*Saved entries*
____________________

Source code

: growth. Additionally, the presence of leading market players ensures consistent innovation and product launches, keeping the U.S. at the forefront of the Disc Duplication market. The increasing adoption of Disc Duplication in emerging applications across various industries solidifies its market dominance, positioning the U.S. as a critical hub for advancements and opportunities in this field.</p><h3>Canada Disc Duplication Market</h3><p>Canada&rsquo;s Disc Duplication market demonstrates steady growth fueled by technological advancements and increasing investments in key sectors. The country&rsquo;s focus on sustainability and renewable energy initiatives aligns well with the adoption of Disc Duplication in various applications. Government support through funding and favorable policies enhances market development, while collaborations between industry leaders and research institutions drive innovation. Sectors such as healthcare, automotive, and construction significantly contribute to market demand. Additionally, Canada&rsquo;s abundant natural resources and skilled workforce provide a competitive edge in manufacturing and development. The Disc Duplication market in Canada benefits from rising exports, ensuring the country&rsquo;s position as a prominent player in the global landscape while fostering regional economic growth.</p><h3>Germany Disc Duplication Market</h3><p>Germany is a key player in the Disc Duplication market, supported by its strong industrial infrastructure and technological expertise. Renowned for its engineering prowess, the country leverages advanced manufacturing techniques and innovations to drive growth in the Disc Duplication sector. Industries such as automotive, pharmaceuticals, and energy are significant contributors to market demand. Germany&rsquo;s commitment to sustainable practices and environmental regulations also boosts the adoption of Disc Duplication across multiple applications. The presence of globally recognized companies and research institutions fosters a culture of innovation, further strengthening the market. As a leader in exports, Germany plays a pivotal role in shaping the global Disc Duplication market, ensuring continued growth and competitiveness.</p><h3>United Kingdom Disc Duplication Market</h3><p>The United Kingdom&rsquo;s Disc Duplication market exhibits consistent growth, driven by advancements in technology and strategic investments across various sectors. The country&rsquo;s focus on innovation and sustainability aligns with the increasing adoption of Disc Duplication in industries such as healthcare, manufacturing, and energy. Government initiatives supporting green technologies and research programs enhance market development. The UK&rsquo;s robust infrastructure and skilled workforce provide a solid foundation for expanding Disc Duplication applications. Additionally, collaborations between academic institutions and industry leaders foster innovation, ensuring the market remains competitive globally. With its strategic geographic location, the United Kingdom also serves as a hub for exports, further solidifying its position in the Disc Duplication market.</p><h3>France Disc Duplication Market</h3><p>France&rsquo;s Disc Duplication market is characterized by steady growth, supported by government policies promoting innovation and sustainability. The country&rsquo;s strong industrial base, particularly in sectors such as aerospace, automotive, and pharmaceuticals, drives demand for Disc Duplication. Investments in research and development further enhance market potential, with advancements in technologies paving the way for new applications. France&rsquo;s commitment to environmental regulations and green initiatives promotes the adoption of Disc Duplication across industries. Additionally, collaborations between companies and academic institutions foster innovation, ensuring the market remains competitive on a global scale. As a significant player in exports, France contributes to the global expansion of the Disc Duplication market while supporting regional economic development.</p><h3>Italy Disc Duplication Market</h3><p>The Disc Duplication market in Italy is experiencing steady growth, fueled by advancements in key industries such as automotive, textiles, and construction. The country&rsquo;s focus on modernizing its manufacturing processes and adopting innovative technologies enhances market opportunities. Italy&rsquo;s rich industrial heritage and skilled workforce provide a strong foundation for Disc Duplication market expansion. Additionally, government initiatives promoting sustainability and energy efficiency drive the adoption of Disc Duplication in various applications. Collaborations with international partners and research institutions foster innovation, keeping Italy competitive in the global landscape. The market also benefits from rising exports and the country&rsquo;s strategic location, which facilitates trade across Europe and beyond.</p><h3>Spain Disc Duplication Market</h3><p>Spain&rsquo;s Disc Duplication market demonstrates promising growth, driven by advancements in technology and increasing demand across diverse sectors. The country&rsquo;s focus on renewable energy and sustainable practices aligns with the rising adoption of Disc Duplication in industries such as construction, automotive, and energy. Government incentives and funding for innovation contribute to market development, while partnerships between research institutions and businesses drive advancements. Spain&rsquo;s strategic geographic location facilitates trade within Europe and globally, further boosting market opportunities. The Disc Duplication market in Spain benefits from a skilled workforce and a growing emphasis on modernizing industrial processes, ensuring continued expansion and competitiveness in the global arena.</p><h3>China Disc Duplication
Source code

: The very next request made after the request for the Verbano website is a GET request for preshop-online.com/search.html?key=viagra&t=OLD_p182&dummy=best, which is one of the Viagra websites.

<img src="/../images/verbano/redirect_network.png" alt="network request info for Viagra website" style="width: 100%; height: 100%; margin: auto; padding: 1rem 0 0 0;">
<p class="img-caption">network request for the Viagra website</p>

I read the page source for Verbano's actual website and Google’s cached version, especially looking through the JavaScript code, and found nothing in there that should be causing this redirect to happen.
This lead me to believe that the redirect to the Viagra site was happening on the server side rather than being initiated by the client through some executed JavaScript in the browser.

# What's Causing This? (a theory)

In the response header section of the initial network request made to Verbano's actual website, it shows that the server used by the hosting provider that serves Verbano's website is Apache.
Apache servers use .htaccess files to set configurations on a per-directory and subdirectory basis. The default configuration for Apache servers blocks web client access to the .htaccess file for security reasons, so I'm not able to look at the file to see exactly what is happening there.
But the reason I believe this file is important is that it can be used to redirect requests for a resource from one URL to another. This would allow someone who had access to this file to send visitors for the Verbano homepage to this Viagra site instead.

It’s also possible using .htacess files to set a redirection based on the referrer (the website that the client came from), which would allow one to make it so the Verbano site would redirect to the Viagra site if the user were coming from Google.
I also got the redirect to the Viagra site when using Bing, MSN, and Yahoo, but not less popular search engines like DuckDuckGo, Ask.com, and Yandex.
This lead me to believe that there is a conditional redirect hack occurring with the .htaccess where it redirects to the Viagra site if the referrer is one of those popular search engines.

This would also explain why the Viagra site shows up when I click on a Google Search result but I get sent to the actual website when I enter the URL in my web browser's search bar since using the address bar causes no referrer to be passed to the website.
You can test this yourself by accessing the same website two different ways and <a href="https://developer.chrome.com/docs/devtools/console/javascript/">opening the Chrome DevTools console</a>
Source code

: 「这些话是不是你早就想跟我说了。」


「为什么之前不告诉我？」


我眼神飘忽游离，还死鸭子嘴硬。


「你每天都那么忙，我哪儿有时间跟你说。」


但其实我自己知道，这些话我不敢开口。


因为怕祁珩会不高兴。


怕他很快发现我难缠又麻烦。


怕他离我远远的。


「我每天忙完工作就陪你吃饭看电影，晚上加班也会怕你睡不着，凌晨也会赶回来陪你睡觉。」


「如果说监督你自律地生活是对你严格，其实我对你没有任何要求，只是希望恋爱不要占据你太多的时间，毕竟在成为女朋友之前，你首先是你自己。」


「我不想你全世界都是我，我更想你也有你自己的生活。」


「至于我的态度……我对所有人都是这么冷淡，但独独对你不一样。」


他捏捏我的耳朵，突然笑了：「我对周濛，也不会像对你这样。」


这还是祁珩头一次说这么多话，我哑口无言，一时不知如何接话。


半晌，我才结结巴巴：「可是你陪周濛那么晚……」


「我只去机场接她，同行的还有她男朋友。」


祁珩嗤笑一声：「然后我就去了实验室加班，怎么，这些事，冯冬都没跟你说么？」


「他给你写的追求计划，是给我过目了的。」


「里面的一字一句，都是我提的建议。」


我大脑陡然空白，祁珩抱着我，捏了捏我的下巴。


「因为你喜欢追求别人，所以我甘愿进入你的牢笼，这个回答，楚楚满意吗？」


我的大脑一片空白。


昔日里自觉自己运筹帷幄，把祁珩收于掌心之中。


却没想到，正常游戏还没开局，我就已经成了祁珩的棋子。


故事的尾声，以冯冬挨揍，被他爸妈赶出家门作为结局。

____________________

*Instructions for the task*
Write out every line of text from all of the records as a JSON list of strings, one string per line, leaving out blank lines.

*Response to the task*
[
  "Source code",
  ": growth. Additionally, the presence of leading market players ensures consistent innovation and product launches, keeping the U.S. at the forefront of the Disc Duplication market. The increasing adoption of Disc Duplication in emerging applications across various industries solidifies its market dominance, positioning the U.S. as a critical hub for advancements and opportunities in this field.</p><h3>Canada Disc Duplication Market</h3><p>Canada&rsquo;s Disc Duplication market demonstrates steady growth fueled by technological advancements and increasing investments in key sectors. The country&rsquo;s focus on sustainability and renewable energy initiatives aligns well with the adoption of Disc Duplication in various applications. Government support through funding and favorable policies enhances market development, while collaborations between industry leaders and research institutions drive innovation. Sectors such as healthcare, automotive, and construction significantly contribute to market demand. Additionally, Canada&rsquo;s abundant natural resources and skilled workforce provide a competitive edge in manufacturing and development. The Disc Duplication market in Canada benefits from rising exports, ensuring the country&rsquo;s position as a prominent player in the global landscape while fostering regional economic growth.</p><h3>Germany Disc Duplication Market</h3><p>Germany is a key player in the Disc Duplication market, supported by its strong industrial infrastructure and technological expertise. Renowned for its engineering prowess, the country leverages advanced manufacturing techniques and innovations to drive growth in the Disc Duplication sector. Industries such as automotive, pharmaceuticals, and energy are significant contributors to market demand. Germany&rsquo;s commitment to sustainable practices and environmental regulations also boosts the adoption of Disc Duplication across multiple applications. The presence of globally recognized companies and research institutions fosters a culture of innovation, further strengthening the market. As a leader in exports, Germany plays a pivotal role in shaping the global Disc Duplication market, ensuring continued growth and competitiveness.</p><h3>United Kingdom Disc Duplication Market</h3><p>The United Kingdom&rsquo;s Disc Duplication market exhibits consistent growth, driven by advancements in technology and strategic investments across various sectors. The country&rsquo;s focus on innovation and sustainability aligns with the increasing adoption of Disc Duplication in industries such as healthcare, manufacturing, and energy. Government initiatives supporting green technologies and research programs enhance market development. The UK&rsquo;s robust infrastructure and skilled workforce provide a solid foundation for expanding Disc Duplication applications. Additionally, collaborations between academic institutions and industry leaders foster innovation, ensuring the market remains competitive globally. With its strategic geographic location, the United Kingdom also serves as a hub for exports, further solidifying its position in the Disc Duplication market.</p><h3>France Disc Duplication Market</h3><p>France&rsquo;s Disc Duplication market is characterized by steady growth, supported by government policies promoting innovation and sustainability. The country&rsquo;s strong industrial base, particularly in sectors such as aerospace, automotive, and pharmaceuticals, drives demand for Disc Duplication. Investments in research and development further enhance market potential, with advancements in technologies paving the way for new applications. France&rsquo;s commitment to environmental regulations and green initiatives promotes the adoption of Disc Duplication across industries. Additionally, collaborations between companies and academic institutions foster innovation, ensuring the market remains competitive on a global scale. As a significant player in exports, France contributes to the global expansion of the Disc Duplication market while supporting regional economic development.</p><h3>Italy Disc Duplication Market</h3><p>The Disc Duplication market in Italy is experiencing steady growth, fueled by advancements in key industries such as automotive, textiles, and construction. The country&rsquo;s focus on modernizing its manufacturing processes and adopting innovative technologies enhances market opportunities. Italy&rsquo;s rich industrial heritage and skilled workforce provide a strong foundation for Disc Duplication market expansion. Additionally, government initiatives promoting sustainability and energy efficiency drive the adoption of Disc Duplication in various applications. Collaborations with international partners and research institutions foster innovation, keeping Italy competitive in the global landscape. The market also benefits from rising exports and the country&rsquo;s strategic location, which facilitates trade across Europe and beyond.</p><h3>Spain Disc Duplication Market</h3><p>Spain&rsquo;s Disc Duplication market demonstrates promising growth, driven by advancements in technology and increasing demand across diverse sectors. The country&rsquo;s focus on renewable energy and sustainable practices aligns with the rising adoption of Disc Duplication in industries such as construction, automotive, and energy. Government incentives and funding for innovation contribute to market development, while partnerships between research institutions and businesses drive advancements. Spain&rsquo;s strategic geographic location facilitates trade within Europe and globally, further boosting market opportunities. The Disc Duplication market in Spain benefits from a skilled workforce and a growing emphasis on modernizing industrial processes, ensuring continued expansion and competitiveness in the global arena.</p><h3>China Disc Duplication",
  "Source code",
  ": The very next request made after the request for the Verbano website is a GET request for preshop-online.com/search.html?key=viagra&t=OLD_p182&dummy=best, which is one of the Viagra websites.",
  "<img src=\"/../images/verbano/redirect_network.png\" alt=\"network request info for Viagra website\" style=\"width: 100%; height: 100%; margin: auto; padding: 1rem 0 0 0;\">",
  "<p class=\"img-caption\">network request for the Viagra website</p>",
  "I read the page source for Verbano's actual website and Google’s cached version, especially looking through the JavaScript code, and found nothing in there that should be causing this redirect to happen.",
  "This lead me to believe that the redirect to the Viagra site was happening on the server side rather than being initiated by the client through some executed JavaScript in the browser.",
  "# What's Causing This? (a theory)",
  "In the response header section of the initial network request made to Verbano's actual website, it shows that the server used by the hosting provider that serves Verbano's website is Apache.",
  "Apache servers use .htaccess files to set configurations on a per-directory and subdirectory basis. The default configuration for Apache servers blocks web client access to the .htaccess file for security reasons, so I'm not able to look at the file to see exactly what is happening there.",
  "But the reason I believe this file is important is that it can be used to redirect requests for a resource from one URL to another. This would allow someone who had access to this file to send visitors for the Verbano homepage to this Viagra site instead.",
  "It’s also possible using .htacess files to set a redirection based on the referrer (the website that the client came from), which would allow one to make it so the Verbano site would redirect to the Viagra site if the user were coming from Google.",
  "I also got the redirect to the Viagra site when using Bing, MSN, and Yahoo, but not less popular search engines like DuckDuckGo, Ask.com, and Yandex.",
  "This lead me to believe that there is a conditional redirect hack occurring with the .htaccess where it redirects to the Viagra site if the referrer is one of those popular search engines.",
  "This would also explain why the Viagra site shows up when I click on a Google Search result but I get sent to the actual website when I enter the URL in my web browser's search bar since using the address bar causes no referrer to be passed to the website.",
  "You can test this yourself by accessing the same website two different ways and <a href=\"https://developer.chrome.com/docs/devtools/console/javascript/\">opening the Chrome DevTools console</a>",
  "Source code",
  ": 「这些话是不是你早就想跟我说了。」",
  "「为什么之前不告诉我？」",
  "我眼神飘忽游离，还死鸭子嘴硬。",
  "「你每天都那么忙，我哪儿有时间跟你说。」",
  "但其实我自己知道，这些话我不敢开口。",
  "因为怕祁珩会不高兴。",
  "怕他很快发现我难缠又麻烦。",
  "怕他离我远远的。",
  "「我每天忙完工作就陪你吃饭看电影，晚上加班也会怕你睡不着，凌晨也会赶回来陪你睡觉。」",
  "「如果说监督你自律地生活是对你严格，其实我对你没有任何要求，只是希望恋爱不要占据你太多的时间，毕竟在成为女朋友之前，你首先是你自己。」",
  "「我不想你全世界都是我，我更想你也有你自己的生活。」",
  "「至于我的态度……我对所有人都是这么冷淡，但独独对你不一样。」",
  "他捏捏我的耳朵，突然笑了：「我对周濛，也不会像对你这样。」",
  "这还是祁珩头一次说这么多话，我哑口无言，一时不知如何接话。",
  "半晌，我才结结巴巴：「可是你陪周濛那么晚……」",
  "「我只去机场接她，同行的还有她男朋友。」",
  "祁珩嗤笑一声：「然后我就去了实验室加班，怎么，这些事，冯冬都没跟你说么？」",
  "「他给你写的追求计划，是给我过目了的。」",
  "「里面的一字一句，都是我提的建议。」",
  "我大脑陡然空白，祁珩抱着我，捏了捏我的下巴。",
  "「因为你喜欢追求别人，所以我甘愿进入你的牢笼，这个回答，楚楚满意吗？」",
  "我的大脑一片空白。",
  "昔日里自觉自己运筹帷幄，把祁珩收于掌心之中。",
  "却没想到，正常游戏还没开局，我就已经成了祁珩的棋子。",
  "故事的尾声，以冯冬挨揍，被他爸妈赶出家门作为结局。"
]